* [THE PROBLEM]: Identify each line below that contains the word "upcoming", and copy those lines.

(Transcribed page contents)

☆ ☆ ☆ ☆

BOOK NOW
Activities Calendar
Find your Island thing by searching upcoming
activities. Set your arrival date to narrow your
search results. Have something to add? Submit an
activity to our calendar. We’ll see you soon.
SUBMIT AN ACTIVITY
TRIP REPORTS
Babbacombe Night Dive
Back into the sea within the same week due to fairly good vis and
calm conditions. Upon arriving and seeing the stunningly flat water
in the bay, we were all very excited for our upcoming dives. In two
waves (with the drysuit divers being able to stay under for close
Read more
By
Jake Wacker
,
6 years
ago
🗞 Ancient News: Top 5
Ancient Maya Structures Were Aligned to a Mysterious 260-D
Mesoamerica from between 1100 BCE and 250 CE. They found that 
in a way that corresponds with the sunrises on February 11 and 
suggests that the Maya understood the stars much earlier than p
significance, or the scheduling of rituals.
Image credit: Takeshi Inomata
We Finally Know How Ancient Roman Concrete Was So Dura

☆ ☆ ☆ ☆

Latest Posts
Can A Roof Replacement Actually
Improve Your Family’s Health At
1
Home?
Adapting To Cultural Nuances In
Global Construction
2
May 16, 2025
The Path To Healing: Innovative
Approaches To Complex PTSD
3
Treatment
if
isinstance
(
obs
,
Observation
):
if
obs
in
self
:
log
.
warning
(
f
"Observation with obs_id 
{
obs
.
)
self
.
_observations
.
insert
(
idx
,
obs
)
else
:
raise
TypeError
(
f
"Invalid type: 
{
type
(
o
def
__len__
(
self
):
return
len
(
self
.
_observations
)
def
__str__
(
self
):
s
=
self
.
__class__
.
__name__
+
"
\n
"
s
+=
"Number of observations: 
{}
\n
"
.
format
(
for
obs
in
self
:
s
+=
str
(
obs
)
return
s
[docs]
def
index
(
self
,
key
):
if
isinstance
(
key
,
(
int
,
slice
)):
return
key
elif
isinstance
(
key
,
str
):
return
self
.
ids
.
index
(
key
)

☆ ☆ ☆ ☆

* [YOUR RESPONSE]:
Find your Island thing by searching upcoming
in the bay, we were all very excited for our upcoming dives. In two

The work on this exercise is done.